例如,基本系统 OSTree 提交的副本可以从远程服务器分配版本号。它们作为一体发布,一起测试。如果只是在客户端执行快照,每台客户机可以有不同版本的组件。
Related to this is that rpm-ostree clearly distinguishes which packages you have layered, and it’s easy to remove them, going back to a pristine, known state. Many package managers just implement a “bag of packages” model with no clear bases or layering. As the OS evolves over time, “package drift” occurs where you might have old, unused packages lying around.
与此相关的是,rpm-ostree 清楚地区分了您添加的哪些软件包,并且很容易将它们删除,回到一个原始的、已知的状态。许多软件包管理器只是实现了一个“软件包的集合”模型,没有明确的基础或分层。随着操作系统随时间的演变,“软件包漂移”会发生,您可能会有一些旧的、未使用的软件包留在那里。
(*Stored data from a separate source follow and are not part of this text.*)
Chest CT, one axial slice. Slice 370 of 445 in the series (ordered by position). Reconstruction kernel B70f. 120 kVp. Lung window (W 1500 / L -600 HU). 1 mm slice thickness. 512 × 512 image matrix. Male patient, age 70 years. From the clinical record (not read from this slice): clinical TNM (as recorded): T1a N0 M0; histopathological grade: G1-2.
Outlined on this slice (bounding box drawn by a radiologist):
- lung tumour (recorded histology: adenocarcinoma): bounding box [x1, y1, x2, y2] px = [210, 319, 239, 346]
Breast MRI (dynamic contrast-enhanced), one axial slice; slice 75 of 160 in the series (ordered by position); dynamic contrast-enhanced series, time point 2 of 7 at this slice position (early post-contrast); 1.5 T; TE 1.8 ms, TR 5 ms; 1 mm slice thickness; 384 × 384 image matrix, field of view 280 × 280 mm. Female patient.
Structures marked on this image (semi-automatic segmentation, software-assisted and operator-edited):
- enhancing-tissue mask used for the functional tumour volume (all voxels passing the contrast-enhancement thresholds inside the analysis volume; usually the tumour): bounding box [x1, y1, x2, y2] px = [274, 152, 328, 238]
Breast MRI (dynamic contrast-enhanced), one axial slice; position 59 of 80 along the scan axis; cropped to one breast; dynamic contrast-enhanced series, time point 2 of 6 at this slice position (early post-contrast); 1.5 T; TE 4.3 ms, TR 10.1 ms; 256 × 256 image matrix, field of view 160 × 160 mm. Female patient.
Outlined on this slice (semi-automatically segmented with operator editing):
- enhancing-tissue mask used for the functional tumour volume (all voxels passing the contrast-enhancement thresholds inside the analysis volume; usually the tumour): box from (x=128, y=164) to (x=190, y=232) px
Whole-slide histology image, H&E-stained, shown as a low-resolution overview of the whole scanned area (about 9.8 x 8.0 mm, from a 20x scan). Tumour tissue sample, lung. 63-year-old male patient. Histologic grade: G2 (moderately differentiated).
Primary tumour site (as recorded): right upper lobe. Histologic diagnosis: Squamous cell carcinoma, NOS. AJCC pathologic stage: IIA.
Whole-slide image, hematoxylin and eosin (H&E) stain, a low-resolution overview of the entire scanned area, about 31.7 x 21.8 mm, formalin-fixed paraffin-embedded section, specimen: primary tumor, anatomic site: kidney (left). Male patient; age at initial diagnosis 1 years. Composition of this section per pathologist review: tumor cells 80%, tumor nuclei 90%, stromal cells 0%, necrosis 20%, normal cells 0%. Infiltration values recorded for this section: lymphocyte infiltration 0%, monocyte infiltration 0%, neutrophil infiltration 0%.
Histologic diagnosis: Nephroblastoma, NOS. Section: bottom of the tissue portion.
But still evolutionary 但仍然是渐进的
On the other hand, rpm-ostree in other ways is very evolutionary. There have been many, many different package managers invented - why not adopt or build on one of those?
另一方面,rpm-ostree 在其他方面非常具有进化性。已经发明了许多不同的软件包管理器 - 为什么不采用或建立其中的一个?
The answer here is that it takes a long time for tooling to be built on top of a package format - things like mirroring servers. Another example is source format representations - there are many, many tools that know how to build source RPMs.
这里的答案是,构建在软件包格式之上的工具需要很长时间 - 例如镜像服务器。另一个例子是源格式表示 - 有许多工具知道如何构建源 RPM。
From the perspective of distribution which has all of that ecosystem built up, rpm-ostree does introduce a new binary format (ostree), but otherwise includes an RPM database, and also operates on packages. It is not a new source format either.
从拥有所有这些生态系统的分发角度来看,rpm-ostree 确实引入了一种新的二进制格式(ostree),但除此之外还包括一个 RPM 数据库,并且也操作软件包。它也不是一种新的源格式。
Talks and media 对话和媒体
A number of Project Atomic talks are available; see for example this post which has a bigger collection that also includes talks on containers.
一些 Project Atomic 的讨论可供参考;例如,可以查看这篇帖子,其中包含更多内容,还包括有关容器的讨论。
rpm-ostree specific talks:
rpm-ostree 特定的讨论:
- devconf.cz 2018: Colin Walters: Hybrid image/package OS updates with rpm-ostree (slides)
devconf.cz 2018: Colin Walters: 使用 rpm-ostree 进行混合镜像/软件包 OS 更新(幻灯片) - devconf.cz 2018: Peter Robinson: Using Fedora and OSTree for IoT
devconf.cz 2018: Peter Robinson: 使用 Fedora 和 OSTree 用于物联网
License 许可证
rpm-ostree includes code licensed under GPLv2+, LGPLv2+, (Apache 2.0 OR MIT). For more information, see LICENSE.
rpm-ostree 包含根据 GPLv2+、LGPLv2+、(Apache 2.0 或 MIT) 许可的代码。有关更多信息,请参阅 LICENSE。